If we dismiss that particular overly-dramatic point of view, then the remaining two make up the crux of the argument. Firstly a sense of anger that he had let us down once too many times now, and secondly a mix of disappointment and frustration that it has happened, often punctuated with a barely audible 'same old Cattermole' muttered through quiet sighs of resignation.
I think I spent most of Tuesday evening swinging between those two perspectives, but ultimately it boils down to one irrevocable fact - Sunderland are a better team with Lee Cattermole in it than they are without him. It really is that simple.
For all David Vaughan and David Meyler are good players and certainly able deputies, there isn't another player in the squad who can provide the leadership and intensity that Cattermole does.
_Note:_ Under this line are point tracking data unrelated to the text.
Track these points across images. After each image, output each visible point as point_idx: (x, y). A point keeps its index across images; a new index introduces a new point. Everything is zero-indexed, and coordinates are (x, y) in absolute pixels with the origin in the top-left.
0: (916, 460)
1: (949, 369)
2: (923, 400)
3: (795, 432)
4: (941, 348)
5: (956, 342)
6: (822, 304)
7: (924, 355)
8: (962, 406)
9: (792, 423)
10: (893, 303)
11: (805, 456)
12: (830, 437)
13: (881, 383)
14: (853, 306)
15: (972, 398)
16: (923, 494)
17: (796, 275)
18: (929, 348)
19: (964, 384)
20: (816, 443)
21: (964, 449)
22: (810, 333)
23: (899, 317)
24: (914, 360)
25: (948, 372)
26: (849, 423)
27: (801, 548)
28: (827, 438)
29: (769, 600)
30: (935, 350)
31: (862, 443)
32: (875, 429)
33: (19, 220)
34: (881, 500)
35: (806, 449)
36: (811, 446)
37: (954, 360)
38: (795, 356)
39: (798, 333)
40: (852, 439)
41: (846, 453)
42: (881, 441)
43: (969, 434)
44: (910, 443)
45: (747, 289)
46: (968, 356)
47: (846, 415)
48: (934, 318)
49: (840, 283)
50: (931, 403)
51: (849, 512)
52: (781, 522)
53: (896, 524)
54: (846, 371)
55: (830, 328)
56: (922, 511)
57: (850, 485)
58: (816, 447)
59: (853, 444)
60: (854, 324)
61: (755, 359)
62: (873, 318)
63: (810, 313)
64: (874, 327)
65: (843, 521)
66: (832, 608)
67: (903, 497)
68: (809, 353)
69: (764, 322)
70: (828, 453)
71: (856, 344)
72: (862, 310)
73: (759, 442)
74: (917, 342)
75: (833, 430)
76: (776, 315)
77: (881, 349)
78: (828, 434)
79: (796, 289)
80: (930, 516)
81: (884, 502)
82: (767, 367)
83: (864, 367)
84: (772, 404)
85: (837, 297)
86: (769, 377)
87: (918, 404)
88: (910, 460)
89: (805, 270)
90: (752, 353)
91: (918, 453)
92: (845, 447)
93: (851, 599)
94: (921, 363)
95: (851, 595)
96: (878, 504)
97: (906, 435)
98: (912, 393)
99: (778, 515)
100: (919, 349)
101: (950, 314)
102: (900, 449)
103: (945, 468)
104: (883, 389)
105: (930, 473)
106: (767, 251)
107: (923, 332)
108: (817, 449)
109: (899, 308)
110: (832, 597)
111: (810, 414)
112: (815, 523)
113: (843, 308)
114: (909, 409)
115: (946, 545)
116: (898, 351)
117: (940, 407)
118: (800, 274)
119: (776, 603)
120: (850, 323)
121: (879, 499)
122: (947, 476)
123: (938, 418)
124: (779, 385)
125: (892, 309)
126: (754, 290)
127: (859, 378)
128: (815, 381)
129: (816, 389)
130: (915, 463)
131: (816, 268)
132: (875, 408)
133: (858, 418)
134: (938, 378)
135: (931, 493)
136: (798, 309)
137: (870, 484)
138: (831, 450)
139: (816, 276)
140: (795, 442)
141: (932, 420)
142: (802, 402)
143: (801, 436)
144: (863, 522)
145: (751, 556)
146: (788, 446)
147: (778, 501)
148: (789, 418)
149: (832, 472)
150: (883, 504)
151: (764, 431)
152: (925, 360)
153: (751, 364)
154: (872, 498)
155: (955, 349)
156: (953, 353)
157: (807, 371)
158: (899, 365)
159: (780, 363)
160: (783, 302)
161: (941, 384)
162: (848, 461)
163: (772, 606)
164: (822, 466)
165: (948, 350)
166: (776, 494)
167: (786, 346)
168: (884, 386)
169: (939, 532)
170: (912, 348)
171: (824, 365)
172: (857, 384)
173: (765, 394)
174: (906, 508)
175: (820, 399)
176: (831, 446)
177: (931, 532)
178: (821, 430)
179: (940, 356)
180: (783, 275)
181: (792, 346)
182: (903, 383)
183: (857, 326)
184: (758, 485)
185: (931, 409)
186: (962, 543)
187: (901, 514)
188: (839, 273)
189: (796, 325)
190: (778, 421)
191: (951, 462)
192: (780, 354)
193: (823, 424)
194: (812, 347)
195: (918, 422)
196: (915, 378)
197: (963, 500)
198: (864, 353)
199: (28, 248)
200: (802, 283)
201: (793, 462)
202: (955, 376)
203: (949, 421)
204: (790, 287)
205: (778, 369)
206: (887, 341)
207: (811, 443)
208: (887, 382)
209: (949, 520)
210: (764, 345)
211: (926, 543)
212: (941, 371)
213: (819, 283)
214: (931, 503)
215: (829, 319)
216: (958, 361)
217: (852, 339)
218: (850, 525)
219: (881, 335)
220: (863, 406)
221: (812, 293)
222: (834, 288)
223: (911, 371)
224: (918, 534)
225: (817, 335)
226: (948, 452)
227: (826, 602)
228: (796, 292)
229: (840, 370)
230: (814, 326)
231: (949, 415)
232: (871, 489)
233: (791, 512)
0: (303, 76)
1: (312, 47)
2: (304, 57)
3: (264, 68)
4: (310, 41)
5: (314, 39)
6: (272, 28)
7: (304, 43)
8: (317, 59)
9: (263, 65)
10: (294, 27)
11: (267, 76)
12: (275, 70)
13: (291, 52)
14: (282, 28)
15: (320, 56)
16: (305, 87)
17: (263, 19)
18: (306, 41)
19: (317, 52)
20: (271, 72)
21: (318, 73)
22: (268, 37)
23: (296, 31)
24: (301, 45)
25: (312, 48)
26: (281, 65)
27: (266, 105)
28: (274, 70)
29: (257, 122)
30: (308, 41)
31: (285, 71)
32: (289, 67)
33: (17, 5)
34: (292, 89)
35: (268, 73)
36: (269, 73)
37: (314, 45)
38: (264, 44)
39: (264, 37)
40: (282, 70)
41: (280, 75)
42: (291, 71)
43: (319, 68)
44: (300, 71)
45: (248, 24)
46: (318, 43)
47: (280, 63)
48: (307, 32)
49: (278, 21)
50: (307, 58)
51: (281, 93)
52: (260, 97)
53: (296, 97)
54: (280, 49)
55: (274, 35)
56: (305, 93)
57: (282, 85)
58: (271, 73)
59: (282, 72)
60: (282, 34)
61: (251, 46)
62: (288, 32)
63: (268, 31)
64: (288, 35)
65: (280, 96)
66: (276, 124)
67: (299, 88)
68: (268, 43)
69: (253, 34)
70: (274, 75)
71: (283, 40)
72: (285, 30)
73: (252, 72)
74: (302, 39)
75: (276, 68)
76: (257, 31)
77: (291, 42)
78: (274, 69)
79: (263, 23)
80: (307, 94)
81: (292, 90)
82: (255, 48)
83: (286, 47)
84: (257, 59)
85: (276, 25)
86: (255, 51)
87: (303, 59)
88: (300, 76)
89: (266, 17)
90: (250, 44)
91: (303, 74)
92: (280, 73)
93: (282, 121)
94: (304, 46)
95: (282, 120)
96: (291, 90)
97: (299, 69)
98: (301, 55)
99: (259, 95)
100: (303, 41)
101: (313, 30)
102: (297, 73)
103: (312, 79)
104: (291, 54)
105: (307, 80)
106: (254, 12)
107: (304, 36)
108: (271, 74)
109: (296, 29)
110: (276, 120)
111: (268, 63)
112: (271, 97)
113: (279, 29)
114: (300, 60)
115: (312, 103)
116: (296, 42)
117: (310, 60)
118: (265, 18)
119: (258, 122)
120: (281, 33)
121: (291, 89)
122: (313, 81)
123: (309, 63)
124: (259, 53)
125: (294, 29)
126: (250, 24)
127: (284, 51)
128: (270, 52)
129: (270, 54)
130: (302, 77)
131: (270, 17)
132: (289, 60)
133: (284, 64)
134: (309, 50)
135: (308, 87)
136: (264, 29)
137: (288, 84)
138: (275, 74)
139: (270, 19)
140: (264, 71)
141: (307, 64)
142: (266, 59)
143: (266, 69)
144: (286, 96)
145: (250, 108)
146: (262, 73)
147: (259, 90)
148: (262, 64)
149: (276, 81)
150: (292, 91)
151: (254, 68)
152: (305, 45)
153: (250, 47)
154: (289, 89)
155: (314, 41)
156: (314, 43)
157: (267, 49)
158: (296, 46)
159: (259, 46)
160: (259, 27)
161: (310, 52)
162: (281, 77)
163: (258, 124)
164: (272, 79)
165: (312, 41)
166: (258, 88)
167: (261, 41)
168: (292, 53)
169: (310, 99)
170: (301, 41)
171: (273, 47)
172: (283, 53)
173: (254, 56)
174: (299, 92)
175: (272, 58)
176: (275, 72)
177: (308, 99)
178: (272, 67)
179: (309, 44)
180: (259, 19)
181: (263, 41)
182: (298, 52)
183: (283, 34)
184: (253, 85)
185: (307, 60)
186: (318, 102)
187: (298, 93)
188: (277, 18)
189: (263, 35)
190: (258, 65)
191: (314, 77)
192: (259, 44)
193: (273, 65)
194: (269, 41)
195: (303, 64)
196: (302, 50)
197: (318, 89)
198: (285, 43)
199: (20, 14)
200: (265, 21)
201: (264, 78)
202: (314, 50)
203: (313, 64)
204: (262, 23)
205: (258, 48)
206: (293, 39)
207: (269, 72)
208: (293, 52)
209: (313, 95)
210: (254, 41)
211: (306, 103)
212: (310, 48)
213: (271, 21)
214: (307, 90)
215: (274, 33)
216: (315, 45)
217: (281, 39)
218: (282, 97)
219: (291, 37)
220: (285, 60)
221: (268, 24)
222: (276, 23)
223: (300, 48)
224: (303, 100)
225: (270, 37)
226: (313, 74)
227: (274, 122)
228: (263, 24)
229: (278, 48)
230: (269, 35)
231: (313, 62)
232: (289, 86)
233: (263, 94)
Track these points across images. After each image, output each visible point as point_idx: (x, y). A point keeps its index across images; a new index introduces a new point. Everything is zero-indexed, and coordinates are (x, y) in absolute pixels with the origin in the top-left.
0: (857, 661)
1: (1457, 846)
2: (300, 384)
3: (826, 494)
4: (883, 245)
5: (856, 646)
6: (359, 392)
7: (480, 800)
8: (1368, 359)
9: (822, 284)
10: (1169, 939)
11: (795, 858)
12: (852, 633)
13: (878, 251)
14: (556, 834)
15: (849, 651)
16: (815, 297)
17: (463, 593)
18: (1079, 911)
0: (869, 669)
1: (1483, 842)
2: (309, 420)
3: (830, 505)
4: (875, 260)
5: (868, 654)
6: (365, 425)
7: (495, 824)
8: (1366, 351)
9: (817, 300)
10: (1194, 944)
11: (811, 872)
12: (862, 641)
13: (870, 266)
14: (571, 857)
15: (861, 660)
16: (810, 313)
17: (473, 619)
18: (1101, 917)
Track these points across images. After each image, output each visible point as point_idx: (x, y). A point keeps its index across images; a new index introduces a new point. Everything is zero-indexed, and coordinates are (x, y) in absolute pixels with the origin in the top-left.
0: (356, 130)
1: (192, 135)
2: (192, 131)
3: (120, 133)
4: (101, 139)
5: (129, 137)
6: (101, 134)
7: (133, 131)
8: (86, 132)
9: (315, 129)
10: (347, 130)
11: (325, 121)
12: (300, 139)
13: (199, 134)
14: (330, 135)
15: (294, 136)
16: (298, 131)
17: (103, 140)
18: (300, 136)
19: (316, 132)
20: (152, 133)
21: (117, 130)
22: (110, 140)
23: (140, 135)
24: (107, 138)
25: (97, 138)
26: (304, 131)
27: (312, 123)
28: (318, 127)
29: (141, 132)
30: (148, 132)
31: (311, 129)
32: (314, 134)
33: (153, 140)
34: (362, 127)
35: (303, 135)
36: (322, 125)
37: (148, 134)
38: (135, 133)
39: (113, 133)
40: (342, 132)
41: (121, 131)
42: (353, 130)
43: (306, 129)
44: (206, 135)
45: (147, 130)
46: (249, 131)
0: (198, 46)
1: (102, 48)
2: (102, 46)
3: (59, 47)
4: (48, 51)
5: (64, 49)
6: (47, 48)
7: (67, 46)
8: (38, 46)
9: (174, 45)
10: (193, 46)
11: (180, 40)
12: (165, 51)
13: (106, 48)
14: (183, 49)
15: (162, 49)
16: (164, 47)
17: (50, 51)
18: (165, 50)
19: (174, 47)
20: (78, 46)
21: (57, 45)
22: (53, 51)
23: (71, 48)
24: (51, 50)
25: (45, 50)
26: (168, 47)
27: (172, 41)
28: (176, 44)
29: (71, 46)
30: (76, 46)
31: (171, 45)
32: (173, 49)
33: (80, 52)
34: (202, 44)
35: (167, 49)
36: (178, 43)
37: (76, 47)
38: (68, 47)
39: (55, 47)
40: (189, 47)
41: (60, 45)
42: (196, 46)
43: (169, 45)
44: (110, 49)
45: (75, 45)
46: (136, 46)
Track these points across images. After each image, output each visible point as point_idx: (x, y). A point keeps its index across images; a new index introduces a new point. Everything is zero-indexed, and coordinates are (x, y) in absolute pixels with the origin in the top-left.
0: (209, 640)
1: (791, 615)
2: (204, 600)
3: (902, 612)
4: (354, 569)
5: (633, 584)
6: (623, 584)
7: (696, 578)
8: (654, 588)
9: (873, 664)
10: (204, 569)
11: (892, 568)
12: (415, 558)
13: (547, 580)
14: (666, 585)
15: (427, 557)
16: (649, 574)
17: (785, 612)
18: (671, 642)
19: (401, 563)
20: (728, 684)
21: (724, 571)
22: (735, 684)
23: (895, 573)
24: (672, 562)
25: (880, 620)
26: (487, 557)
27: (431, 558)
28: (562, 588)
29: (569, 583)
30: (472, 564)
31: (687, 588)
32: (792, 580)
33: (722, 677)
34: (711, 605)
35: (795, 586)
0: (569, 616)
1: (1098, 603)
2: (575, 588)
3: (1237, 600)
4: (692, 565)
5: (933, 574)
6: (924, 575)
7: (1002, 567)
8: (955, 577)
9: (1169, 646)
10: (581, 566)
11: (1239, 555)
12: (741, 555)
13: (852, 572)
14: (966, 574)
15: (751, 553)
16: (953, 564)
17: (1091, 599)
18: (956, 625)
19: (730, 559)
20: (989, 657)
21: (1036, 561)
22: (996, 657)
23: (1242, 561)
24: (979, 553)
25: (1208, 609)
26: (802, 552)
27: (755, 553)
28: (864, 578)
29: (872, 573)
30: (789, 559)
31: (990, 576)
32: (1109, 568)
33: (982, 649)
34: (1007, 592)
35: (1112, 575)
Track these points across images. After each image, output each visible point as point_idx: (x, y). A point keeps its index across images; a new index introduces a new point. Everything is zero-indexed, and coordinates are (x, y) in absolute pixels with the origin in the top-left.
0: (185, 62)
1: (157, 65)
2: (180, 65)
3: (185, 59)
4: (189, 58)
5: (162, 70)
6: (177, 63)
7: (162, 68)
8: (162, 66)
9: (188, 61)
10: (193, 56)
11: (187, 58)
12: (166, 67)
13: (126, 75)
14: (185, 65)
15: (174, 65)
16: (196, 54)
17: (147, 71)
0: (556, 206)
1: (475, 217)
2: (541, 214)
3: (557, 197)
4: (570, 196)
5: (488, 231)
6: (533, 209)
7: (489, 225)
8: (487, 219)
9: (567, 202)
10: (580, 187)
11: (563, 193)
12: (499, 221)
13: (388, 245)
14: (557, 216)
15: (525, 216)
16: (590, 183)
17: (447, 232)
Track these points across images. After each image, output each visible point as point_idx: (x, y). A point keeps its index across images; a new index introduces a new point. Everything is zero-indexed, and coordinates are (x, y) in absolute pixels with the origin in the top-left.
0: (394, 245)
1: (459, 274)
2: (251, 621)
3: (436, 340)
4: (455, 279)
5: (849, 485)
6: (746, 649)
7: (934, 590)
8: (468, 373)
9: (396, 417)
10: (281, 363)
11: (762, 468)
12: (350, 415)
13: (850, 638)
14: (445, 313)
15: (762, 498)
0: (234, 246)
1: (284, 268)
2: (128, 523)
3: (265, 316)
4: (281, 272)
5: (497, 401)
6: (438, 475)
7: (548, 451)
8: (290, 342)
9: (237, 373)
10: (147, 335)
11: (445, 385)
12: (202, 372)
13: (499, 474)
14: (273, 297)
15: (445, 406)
Granted, that intensity can haunt him and cost him at times, but such occasions are the minority. We shouldn't forget that. When it isn't there it is usually missed.
Perhaps most importantly however, there isn't another player in the squad who can provide the level of protection for his back four that Cattermole does. He was a noticeable miss after being withdrawn through injury at Swansea and was a big influence on the good defensive performance at West Ham last week too.
If Martin O'Neill is going to persist with his current system of making sure Sunderland are tough to beat primarily and go from there - and there is absolutely nothing to suggest otherwise - then Lee Cattermole, warts and all, becomes a vital and almost irreplaceable player in that for now.
He isn't perfect, and there seems to be a genuine sense of befuddlement in the wider footballing community that Sunderland fans would even entertain the notion of 'putting up' with him and his disciplinary record. But I absolutely defy anyone who really watches Sunderland closely on a weekly basis to fail to notice his importance.
Will Lee Cattermole finally learn from this latest incident? Almost certainly not. If he hasn't learned by now I think it is time we accept that he is never actually going to. He is what he is. Would he even be the same player if he did? Perhaps we should just learn to love him for what he is rather than continually define him by what he isn't.